Auch der dänische Premierminister Lars Løkke Rasmussen betonte in Scharm el Scheich, sein Land werde einer möglichen Brexit-Verschiebung nicht im Wege stehen, wenn dies dazu beitragen sollte, ein Szenario ohne Einigung zu vermeiden. "Ich glaube, dass alle flexibel sein werden. Niemand will, dass das Vereinigte Königreich die EU in ungeordneter Weise verlässt", sagte Rasmussen dem dänischen Sender TV2.
May will am Dienstag dem britischen Parlament berichten, was sie in ihren Gesprächen erreicht hat. Für Mittwoch sind dann Abstimmungen über das weitere Vorgehen vorgesehen, nicht aber über den durchgefallenen Brexit-Vertrag. Diesen will May spätestens bis zum 12. März und damit gut zwei Wochen vor dem geplanten Austritt am 29. März erneut zur Abstimmung stellen.
Druck der Parteien
Dieses Heranrücken der Entscheidung immer näher an den Brexit-Termin bringt die Abgeordneten auf den Plan, die einen ungeordneten Austritt um jeden Preis verhindern und die Regierung zum Antrag auf Aufschub zwingen wollen. Die Labour-Abgeordnete Yvette Cooper rief die Parlamentarier auf, ihren genau darauf abzielenden Resolutionsentwurf zu unterstützen. Die Ankündigung Mays mache es noch unerlässlicher, "dass das Unterhaus für unser Gesetz stimmt, mit dem wir versuchen, wieder etwas gesunden Menschenverstand in den Prozess einzubringen", so Cooper.
Labour für zweites Brexit-Referendum
Später stellte sich die britische Labour-Partei geschlossen hinter die Forderung nach einem zweiten Brexit-Referendum. Das teilte die größte Oppositionspartei auf ihrer Webseite mit. Parteichef Jeremy Corbyn war zuletzt zunehmend unter Druck geraten, ein zweites Referendum zu unterstützen.

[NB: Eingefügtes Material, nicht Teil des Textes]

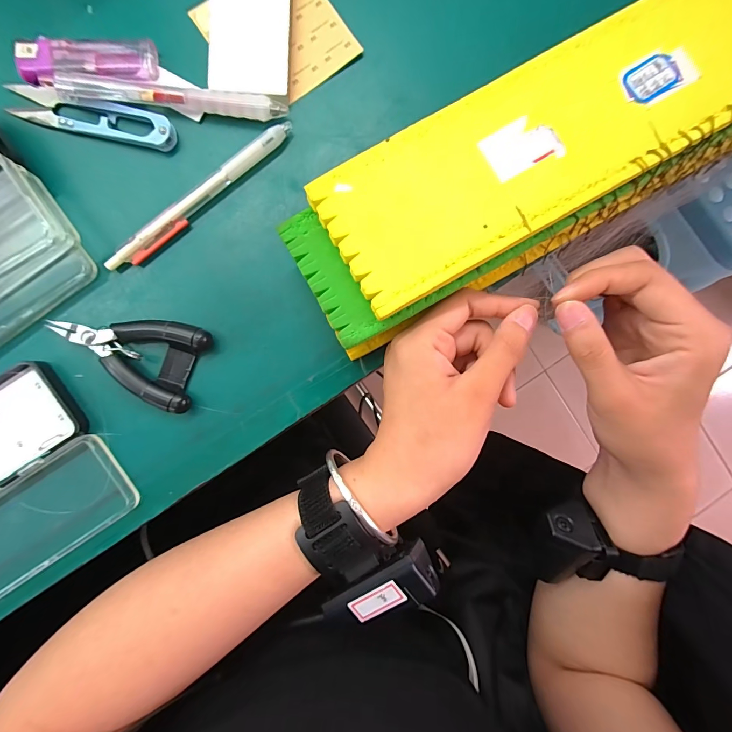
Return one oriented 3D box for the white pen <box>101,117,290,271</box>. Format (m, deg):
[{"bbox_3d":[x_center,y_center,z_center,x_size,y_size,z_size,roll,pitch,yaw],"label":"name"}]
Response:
[{"bbox_3d":[-0.104,-0.106,0.226,0.139,0.012,0.013,-41,93,-2],"label":"white pen"}]

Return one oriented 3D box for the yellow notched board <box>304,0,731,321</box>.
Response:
[{"bbox_3d":[0.134,-0.141,0.189,0.334,0.011,0.080,-30,93,-2],"label":"yellow notched board"}]

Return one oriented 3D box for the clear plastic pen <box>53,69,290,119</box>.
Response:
[{"bbox_3d":[-0.118,-0.164,0.221,0.134,0.014,0.016,4,91,-4],"label":"clear plastic pen"}]

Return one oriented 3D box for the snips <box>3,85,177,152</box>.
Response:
[{"bbox_3d":[-0.171,-0.156,0.224,0.102,0.016,0.023,13,91,-4],"label":"snips"}]

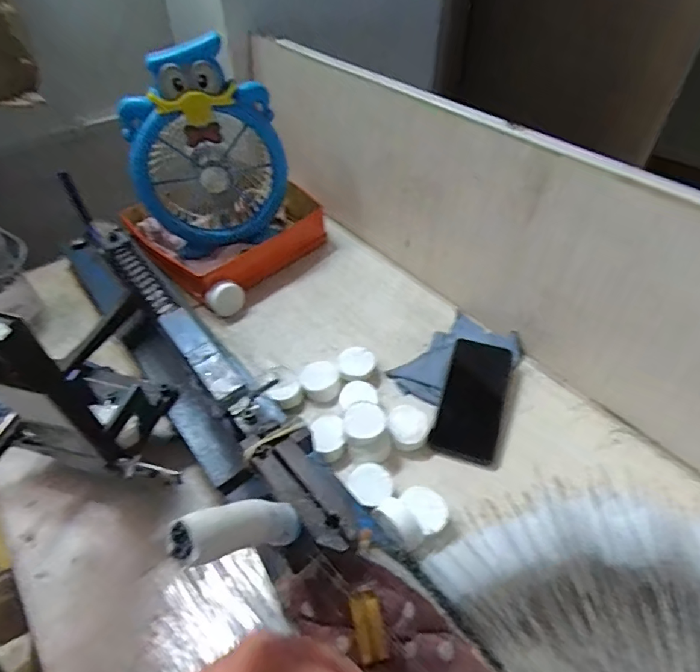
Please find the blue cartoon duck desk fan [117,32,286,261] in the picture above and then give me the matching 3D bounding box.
[{"bbox_3d":[-0.216,-0.275,0.710,0.212,0.272,0.117,-29,54,-23],"label":"blue cartoon duck desk fan"}]

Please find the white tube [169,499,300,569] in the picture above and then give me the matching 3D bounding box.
[{"bbox_3d":[-0.060,0.112,0.269,0.022,0.093,0.023,-9,72,27],"label":"white tube"}]

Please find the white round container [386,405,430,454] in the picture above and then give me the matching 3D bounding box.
[{"bbox_3d":[0.068,0.106,0.540,0.047,0.020,0.050,4,48,4],"label":"white round container"}]

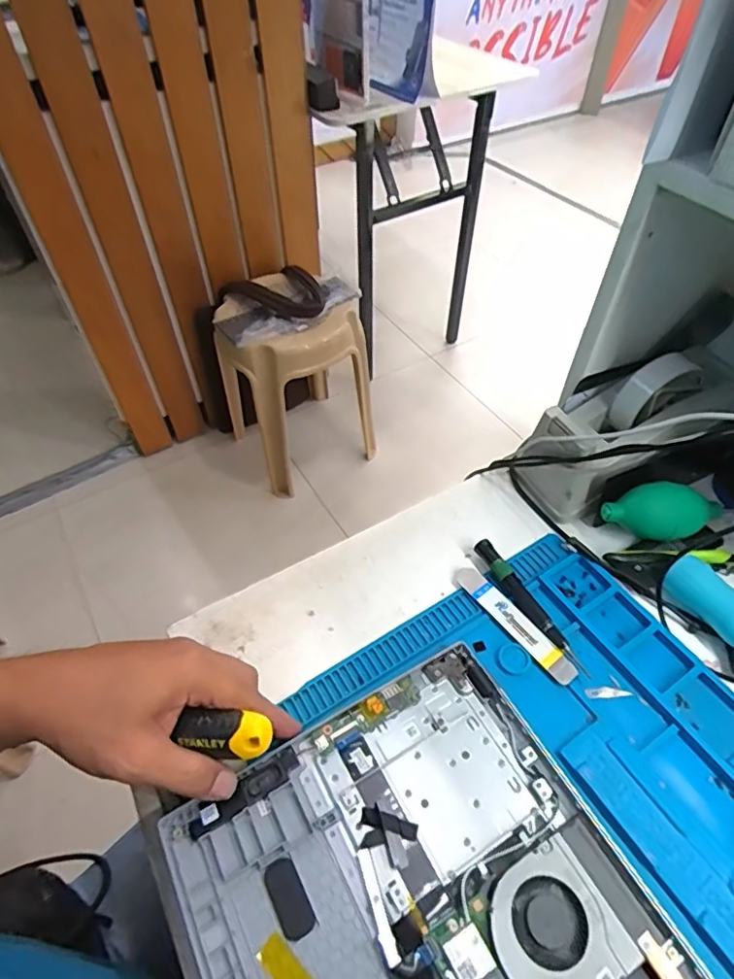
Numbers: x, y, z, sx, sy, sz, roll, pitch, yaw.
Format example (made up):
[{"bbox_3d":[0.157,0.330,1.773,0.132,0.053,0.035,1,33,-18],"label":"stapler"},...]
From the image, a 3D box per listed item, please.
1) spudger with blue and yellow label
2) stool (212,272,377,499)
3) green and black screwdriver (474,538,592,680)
[{"bbox_3d":[0.116,0.104,0.438,0.019,0.005,0.116,-30,57,-22],"label":"spudger with blue and yellow label"},{"bbox_3d":[-0.177,-0.272,1.385,0.311,0.436,0.336,-25,55,-18],"label":"stool"},{"bbox_3d":[0.130,0.092,0.443,0.014,0.013,0.129,-24,55,-18],"label":"green and black screwdriver"}]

In der vergangenen Woche verließen mehrere Abgeordnete, die eine neue Volksabstimmung befürworten, demonstrativ die Fraktion im Unterhaus.
Für die Regierung dürfte aber ein Entwurf zweier konservativer Abgeordneter attraktiver sein, den Brexit bis zum 23. Mai, dem Beginn der Europawahl, zu verschieben, sollte die Ratifizierung des Brexit-Vertrags am 12. März nicht zustandekommen. Ein Regierungsvertreter nannte den Vorschlag "hilfreich". Kürzlich hatten bereits drei Minister von May die Verschiebung des Austrittsdatums gefordert, sollte es in dieser Woche keinen Durchbruch geben. Die Abgeordneten könnten May nun am Mittwoch die Kontrolle über den Brexit-Prozess entreißen. Spekuliert wird daher, ob die Premierministerin den Rebellen zuvorkommt und selbst eine Verschiebung des Brexits ins Spiel bringt.